(Transcribed page text)
◇ ◇ ◇ ◇
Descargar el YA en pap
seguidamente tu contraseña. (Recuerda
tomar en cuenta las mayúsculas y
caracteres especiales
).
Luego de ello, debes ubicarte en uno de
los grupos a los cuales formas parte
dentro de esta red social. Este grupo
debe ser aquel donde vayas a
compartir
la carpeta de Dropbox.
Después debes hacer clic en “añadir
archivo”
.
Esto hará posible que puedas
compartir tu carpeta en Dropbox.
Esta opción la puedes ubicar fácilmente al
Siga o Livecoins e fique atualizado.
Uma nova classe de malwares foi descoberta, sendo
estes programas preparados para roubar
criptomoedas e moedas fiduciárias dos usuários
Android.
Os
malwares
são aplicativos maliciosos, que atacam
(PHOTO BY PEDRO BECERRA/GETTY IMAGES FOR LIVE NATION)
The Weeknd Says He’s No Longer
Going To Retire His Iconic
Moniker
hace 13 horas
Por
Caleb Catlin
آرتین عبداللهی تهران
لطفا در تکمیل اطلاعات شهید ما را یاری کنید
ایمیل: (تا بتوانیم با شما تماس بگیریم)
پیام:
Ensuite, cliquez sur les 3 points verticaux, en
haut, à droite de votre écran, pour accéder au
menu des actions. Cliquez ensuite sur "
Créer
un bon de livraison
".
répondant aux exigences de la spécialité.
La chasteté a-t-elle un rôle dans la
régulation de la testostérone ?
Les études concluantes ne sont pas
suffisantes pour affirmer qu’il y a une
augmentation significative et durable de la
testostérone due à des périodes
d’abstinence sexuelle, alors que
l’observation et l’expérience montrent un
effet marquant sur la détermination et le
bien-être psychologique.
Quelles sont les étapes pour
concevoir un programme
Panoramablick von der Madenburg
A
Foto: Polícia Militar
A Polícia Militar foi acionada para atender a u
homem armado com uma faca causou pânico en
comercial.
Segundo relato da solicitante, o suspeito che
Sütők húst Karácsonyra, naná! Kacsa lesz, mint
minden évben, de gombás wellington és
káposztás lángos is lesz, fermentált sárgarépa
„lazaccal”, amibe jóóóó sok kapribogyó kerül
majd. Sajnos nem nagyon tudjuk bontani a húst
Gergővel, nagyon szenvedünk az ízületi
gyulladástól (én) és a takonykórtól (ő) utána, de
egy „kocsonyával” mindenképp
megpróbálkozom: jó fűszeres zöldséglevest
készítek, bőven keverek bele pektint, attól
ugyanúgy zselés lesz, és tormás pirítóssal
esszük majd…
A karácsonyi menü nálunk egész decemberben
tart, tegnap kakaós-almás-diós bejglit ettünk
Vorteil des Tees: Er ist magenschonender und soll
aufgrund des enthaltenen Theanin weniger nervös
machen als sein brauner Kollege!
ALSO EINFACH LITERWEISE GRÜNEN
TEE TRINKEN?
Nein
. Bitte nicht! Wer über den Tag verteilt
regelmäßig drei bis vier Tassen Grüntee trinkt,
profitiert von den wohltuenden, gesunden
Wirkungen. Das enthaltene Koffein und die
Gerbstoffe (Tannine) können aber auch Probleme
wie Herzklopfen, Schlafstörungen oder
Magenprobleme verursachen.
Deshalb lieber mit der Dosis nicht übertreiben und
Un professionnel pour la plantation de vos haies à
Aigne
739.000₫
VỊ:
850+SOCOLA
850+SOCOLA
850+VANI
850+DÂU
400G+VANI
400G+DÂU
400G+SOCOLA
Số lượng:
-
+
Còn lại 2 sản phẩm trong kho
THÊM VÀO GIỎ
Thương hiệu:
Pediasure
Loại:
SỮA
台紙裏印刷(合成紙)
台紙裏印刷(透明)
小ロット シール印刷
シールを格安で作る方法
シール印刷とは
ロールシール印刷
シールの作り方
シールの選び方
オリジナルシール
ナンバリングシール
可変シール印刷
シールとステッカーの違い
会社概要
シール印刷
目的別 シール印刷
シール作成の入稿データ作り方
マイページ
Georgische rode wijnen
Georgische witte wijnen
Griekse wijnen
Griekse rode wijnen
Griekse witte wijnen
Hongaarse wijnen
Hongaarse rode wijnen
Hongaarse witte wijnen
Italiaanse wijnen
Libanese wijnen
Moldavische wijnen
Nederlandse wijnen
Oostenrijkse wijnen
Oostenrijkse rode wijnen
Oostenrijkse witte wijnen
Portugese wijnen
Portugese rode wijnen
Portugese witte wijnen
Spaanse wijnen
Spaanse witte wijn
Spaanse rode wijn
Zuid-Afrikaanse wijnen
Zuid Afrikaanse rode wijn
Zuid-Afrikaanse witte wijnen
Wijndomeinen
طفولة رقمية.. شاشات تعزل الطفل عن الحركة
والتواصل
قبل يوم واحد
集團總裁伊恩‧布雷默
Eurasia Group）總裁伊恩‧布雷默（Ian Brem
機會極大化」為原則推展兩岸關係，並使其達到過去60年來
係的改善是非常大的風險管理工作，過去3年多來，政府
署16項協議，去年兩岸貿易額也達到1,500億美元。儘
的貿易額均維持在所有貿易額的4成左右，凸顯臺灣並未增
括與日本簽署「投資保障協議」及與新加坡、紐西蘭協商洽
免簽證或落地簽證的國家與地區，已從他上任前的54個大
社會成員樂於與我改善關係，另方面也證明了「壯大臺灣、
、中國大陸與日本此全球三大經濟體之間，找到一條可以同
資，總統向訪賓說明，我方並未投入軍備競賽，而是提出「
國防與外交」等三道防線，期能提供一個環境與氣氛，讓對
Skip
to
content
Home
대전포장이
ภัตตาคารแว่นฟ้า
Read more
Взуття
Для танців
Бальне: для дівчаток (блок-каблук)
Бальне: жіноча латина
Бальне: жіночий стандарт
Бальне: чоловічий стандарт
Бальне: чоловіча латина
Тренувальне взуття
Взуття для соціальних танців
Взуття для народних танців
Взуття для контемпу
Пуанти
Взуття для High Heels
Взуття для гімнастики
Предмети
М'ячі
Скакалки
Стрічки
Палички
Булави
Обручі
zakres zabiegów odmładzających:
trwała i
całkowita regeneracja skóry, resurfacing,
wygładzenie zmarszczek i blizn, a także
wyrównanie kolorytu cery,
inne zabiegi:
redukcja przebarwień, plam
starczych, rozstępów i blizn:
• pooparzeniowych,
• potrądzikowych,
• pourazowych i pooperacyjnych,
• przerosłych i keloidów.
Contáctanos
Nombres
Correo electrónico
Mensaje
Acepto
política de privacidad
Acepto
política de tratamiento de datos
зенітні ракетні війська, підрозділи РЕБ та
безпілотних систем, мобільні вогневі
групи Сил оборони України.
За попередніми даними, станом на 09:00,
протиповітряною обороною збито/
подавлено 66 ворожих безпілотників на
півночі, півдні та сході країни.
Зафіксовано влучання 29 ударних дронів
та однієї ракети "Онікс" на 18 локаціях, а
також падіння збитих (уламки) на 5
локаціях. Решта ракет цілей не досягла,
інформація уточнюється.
◇ ◇ ◇ ◇
### REQUIRED WORK
Copy out every line of the listing above, keeping each one word for word and in its original order.

### RESPONSE TO THIS TASK
Descargar el YA en pap
seguidamente tu contraseña. (Recuerda
tomar en cuenta las mayúsculas y
caracteres especiales
).
Luego de ello, debes ubicarte en uno de
los grupos a los cuales formas parte
dentro de esta red social. Este grupo
debe ser aquel donde vayas a
compartir
la carpeta de Dropbox.
Después debes hacer clic en “añadir
archivo”
.
Esto hará posible que puedas
compartir tu carpeta en Dropbox.
Esta opción la puedes ubicar fácilmente al
Siga o Livecoins e fique atualizado.
Uma nova classe de malwares foi descoberta, sendo
estes programas preparados para roubar
criptomoedas e moedas fiduciárias dos usuários
Android.
Os
malwares
são aplicativos maliciosos, que atacam
(PHOTO BY PEDRO BECERRA/GETTY IMAGES FOR LIVE NATION)
The Weeknd Says He’s No Longer
Going To Retire His Iconic
Moniker
hace 13 horas
Por
Caleb Catlin
آرتین عبداللهی تهران
لطفا در تکمیل اطلاعات شهید ما را یاری کنید
ایمیل: (تا بتوانیم با شما تماس بگیریم)
پیام:
Ensuite, cliquez sur les 3 points verticaux, en
haut, à droite de votre écran, pour accéder au
menu des actions. Cliquez ensuite sur "
Créer
un bon de livraison
".
répondant aux exigences de la spécialité.
La chasteté a-t-elle un rôle dans la
régulation de la testostérone ?
Les études concluantes ne sont pas
suffisantes pour affirmer qu’il y a une
augmentation significative et durable de la
testostérone due à des périodes
d’abstinence sexuelle, alors que
l’observation et l’expérience montrent un
effet marquant sur la détermination et le
bien-être psychologique.
Quelles sont les étapes pour
concevoir un programme
Panoramablick von der Madenburg
A
Foto: Polícia Militar
A Polícia Militar foi acionada para atender a u
homem armado com uma faca causou pânico en
comercial.
Segundo relato da solicitante, o suspeito che
Sütők húst Karácsonyra, naná! Kacsa lesz, mint
minden évben, de gombás wellington és
káposztás lángos is lesz, fermentált sárgarépa
„lazaccal”, amibe jóóóó sok kapribogyó kerül
majd. Sajnos nem nagyon tudjuk bontani a húst
Gergővel, nagyon szenvedünk az ízületi
gyulladástól (én) és a takonykórtól (ő) utána, de
egy „kocsonyával” mindenképp
megpróbálkozom: jó fűszeres zöldséglevest
készítek, bőven keverek bele pektint, attól
ugyanúgy zselés lesz, és tormás pirítóssal
esszük majd…
A karácsonyi menü nálunk egész decemberben
tart, tegnap kakaós-almás-diós bejglit ettünk
Vorteil des Tees: Er ist magenschonender und soll
aufgrund des enthaltenen Theanin weniger nervös
machen als sein brauner Kollege!
ALSO EINFACH LITERWEISE GRÜNEN
TEE TRINKEN?
Nein
. Bitte nicht! Wer über den Tag verteilt
regelmäßig drei bis vier Tassen Grüntee trinkt,
profitiert von den wohltuenden, gesunden
Wirkungen. Das enthaltene Koffein und die
Gerbstoffe (Tannine) können aber auch Probleme
wie Herzklopfen, Schlafstörungen oder
Magenprobleme verursachen.
Deshalb lieber mit der Dosis nicht übertreiben und
Un professionnel pour la plantation de vos haies à
Aigne
739.000₫
VỊ:
850+SOCOLA
850+SOCOLA
850+VANI
850+DÂU
400G+VANI
400G+DÂU
400G+SOCOLA
Số lượng:
-
+
Còn lại 2 sản phẩm trong kho
THÊM VÀO GIỎ
Thương hiệu:
Pediasure
Loại:
SỮA
台紙裏印刷(合成紙)
台紙裏印刷(透明)
小ロット シール印刷
シールを格安で作る方法
シール印刷とは
ロールシール印刷
シールの作り方
シールの選び方
オリジナルシール
ナンバリングシール
可変シール印刷
シールとステッカーの違い
会社概要
シール印刷
目的別 シール印刷
シール作成の入稿データ作り方
マイページ
Georgische rode wijnen
Georgische witte wijnen
Griekse wijnen
Griekse rode wijnen
Griekse witte wijnen
Hongaarse wijnen
Hongaarse rode wijnen
Hongaarse witte wijnen
Italiaanse wijnen
Libanese wijnen
Moldavische wijnen
Nederlandse wijnen
Oostenrijkse wijnen
Oostenrijkse rode wijnen
Oostenrijkse witte wijnen
Portugese wijnen
Portugese rode wijnen
Portugese witte wijnen
Spaanse wijnen
Spaanse witte wijn
Spaanse rode wijn
Zuid-Afrikaanse wijnen
Zuid Afrikaanse rode wijn
Zuid-Afrikaanse witte wijnen
Wijndomeinen
طفولة رقمية.. شاشات تعزل الطفل عن الحركة
والتواصل
قبل يوم واحد
集團總裁伊恩‧布雷默
Eurasia Group）總裁伊恩‧布雷默（Ian Brem
機會極大化」為原則推展兩岸關係，並使其達到過去60年來
係的改善是非常大的風險管理工作，過去3年多來，政府
署16項協議，去年兩岸貿易額也達到1,500億美元。儘
的貿易額均維持在所有貿易額的4成左右，凸顯臺灣並未增
括與日本簽署「投資保障協議」及與新加坡、紐西蘭協商洽
免簽證或落地簽證的國家與地區，已從他上任前的54個大
社會成員樂於與我改善關係，另方面也證明了「壯大臺灣、
、中國大陸與日本此全球三大經濟體之間，找到一條可以同
資，總統向訪賓說明，我方並未投入軍備競賽，而是提出「
國防與外交」等三道防線，期能提供一個環境與氣氛，讓對
Skip
to
content
Home
대전포장이
ภัตตาคารแว่นฟ้า
Read more
Взуття
Для танців
Бальне: для дівчаток (блок-каблук)
Бальне: жіноча латина
Бальне: жіночий стандарт
Бальне: чоловічий стандарт
Бальне: чоловіча латина
Тренувальне взуття
Взуття для соціальних танців
Взуття для народних танців
Взуття для контемпу
Пуанти
Взуття для High Heels
Взуття для гімнастики
Предмети
М'ячі
Скакалки
Стрічки
Палички
Булави
Обручі
zakres zabiegów odmładzających:
trwała i
całkowita regeneracja skóry, resurfacing,
wygładzenie zmarszczek i blizn, a także
wyrównanie kolorytu cery,
inne zabiegi:
redukcja przebarwień, plam
starczych, rozstępów i blizn:
• pooparzeniowych,
• potrądzikowych,
• pourazowych i pooperacyjnych,
• przerosłych i keloidów.
Contáctanos
Nombres
Correo electrónico
Mensaje
Acepto
política de privacidad
Acepto
política de tratamiento de datos
зенітні ракетні війська, підрозділи РЕБ та
безпілотних систем, мобільні вогневі
групи Сил оборони України.
За попередніми даними, станом на 09:00,
протиповітряною обороною збито/
подавлено 66 ворожих безпілотників на
півночі, півдні та сході країни.
Зафіксовано влучання 29 ударних дронів
та однієї ракети "Онікс" на 18 локаціях, а
також падіння збитих (уламки) на 5
локаціях. Решта ракет цілей не досягла,
інформація уточнюється.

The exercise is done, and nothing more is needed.